The current analysis looked at the size of the effect achieved using the Hedges’ g* statistical method, which is a calculation based on the difference between treatment means, divided by the estimated common standard deviation, and then multiplied by a correlation factor that adjusts for sample sizes. Comparing the size of the effect seen with Tr14&Ze14 vs. IA placebo injections for the WOMAC pain subscale over time showed a consistent pain-relieving benefit of 0.26 at 15 days’ assessment, 0.22 at 29 days, 0.30 at 43 days, 0.31 at 57 days, 0.30 at 71 days, 0.25 at 85 days, and 0.25 at 99 days, the final assessment point in the study.

These effect sizes were then compared with those seen with other treatments used for OA pain relief obtained from a recent meta-analysis of 129 trials ( Ann. Intern. Med. 2015;162:46–54 ). In that meta-analysis, IA administration of anti-inflammatory medicines was found to be superior to oral NSAIDs for the relief of pain. While this may partly do due to an integrated placebo effect of having injections, small but robust differences were seen between the active treatments, the meta-analysis’ authors concluded.

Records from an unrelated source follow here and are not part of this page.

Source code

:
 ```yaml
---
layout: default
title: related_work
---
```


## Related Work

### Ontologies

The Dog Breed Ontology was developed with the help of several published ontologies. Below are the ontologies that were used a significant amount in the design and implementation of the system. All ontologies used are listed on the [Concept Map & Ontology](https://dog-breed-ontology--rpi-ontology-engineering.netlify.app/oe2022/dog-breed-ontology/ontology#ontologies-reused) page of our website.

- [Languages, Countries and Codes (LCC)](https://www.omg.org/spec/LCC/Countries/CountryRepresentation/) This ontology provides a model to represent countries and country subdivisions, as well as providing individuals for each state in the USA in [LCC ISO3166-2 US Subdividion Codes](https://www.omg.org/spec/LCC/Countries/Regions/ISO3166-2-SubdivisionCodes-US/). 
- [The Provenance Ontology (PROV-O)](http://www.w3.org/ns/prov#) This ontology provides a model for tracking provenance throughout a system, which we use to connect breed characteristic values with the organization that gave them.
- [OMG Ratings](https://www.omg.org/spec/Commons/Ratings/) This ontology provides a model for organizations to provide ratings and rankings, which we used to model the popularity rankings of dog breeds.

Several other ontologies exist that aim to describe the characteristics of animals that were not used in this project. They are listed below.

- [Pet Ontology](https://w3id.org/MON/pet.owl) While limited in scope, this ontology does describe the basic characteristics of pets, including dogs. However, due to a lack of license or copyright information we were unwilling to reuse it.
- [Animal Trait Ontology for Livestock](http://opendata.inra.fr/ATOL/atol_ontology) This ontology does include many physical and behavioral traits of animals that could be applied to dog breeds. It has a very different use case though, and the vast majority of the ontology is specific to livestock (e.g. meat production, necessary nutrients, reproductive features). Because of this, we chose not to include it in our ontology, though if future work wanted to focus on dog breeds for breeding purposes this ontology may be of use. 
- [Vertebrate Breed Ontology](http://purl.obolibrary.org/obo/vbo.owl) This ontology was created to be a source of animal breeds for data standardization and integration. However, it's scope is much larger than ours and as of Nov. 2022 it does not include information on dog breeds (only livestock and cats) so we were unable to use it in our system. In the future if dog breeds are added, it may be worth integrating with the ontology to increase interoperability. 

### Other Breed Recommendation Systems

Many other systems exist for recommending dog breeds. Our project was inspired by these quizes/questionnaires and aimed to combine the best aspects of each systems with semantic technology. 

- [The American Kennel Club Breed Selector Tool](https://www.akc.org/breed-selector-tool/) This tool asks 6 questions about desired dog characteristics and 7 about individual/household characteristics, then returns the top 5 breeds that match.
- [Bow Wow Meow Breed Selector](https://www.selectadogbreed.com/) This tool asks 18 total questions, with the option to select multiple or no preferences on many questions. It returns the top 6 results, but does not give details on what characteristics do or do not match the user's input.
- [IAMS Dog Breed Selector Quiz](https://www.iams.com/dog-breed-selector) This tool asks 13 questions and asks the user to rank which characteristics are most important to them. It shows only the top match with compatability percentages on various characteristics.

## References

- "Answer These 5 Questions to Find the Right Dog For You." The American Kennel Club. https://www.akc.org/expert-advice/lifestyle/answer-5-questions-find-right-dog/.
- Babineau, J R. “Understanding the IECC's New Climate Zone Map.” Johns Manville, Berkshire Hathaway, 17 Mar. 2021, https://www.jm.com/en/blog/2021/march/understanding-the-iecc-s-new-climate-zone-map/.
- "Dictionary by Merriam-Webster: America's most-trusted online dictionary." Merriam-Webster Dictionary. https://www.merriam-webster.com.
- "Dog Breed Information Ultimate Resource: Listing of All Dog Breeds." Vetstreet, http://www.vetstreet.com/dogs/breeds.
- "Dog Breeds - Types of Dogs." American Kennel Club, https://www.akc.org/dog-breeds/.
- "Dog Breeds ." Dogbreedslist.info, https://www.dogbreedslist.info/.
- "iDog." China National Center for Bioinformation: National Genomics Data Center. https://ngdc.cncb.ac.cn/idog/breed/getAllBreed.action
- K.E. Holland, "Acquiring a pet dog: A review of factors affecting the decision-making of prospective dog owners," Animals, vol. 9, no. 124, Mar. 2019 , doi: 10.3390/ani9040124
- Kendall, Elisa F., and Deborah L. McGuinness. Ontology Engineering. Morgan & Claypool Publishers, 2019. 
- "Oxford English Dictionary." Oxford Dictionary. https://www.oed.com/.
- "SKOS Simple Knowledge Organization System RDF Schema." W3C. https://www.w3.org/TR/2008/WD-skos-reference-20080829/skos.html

Using IA placebo injections as the comparator, the meta-analysis found that the Hedges’ g* effect sizes at 3 months were 0.34 for IA injections of hyaluronic acid and 0.32 for IA injections of corticosteroids. Effect sizes for commonly used oral NSAIDs were 0.23 for diclofenac, 0.15 for ibuprofen, 0.09 for naproxen, and 0.04 for celecoxib.

Dr. Lozada noted that while the current trial data showed that a consistent and long-lasting pain-relieving effect could be achieved following just three weekly IA injections of Tr14&Ze14, they cannot provide information on when to re-treat patients.

“One reason the follow up was for 99 days was to try to get some notion of how long the effect would last,” he said. “It doesn’t answer the question at this point on when you have to re-treat, I think that will still have to be individualized according to the patient.”

The study was sponsored by Biologische Heilmittel Heel GmbH. Dr. Lozada is a consultant for Rio Pharmaceutical Services and Heel Inc.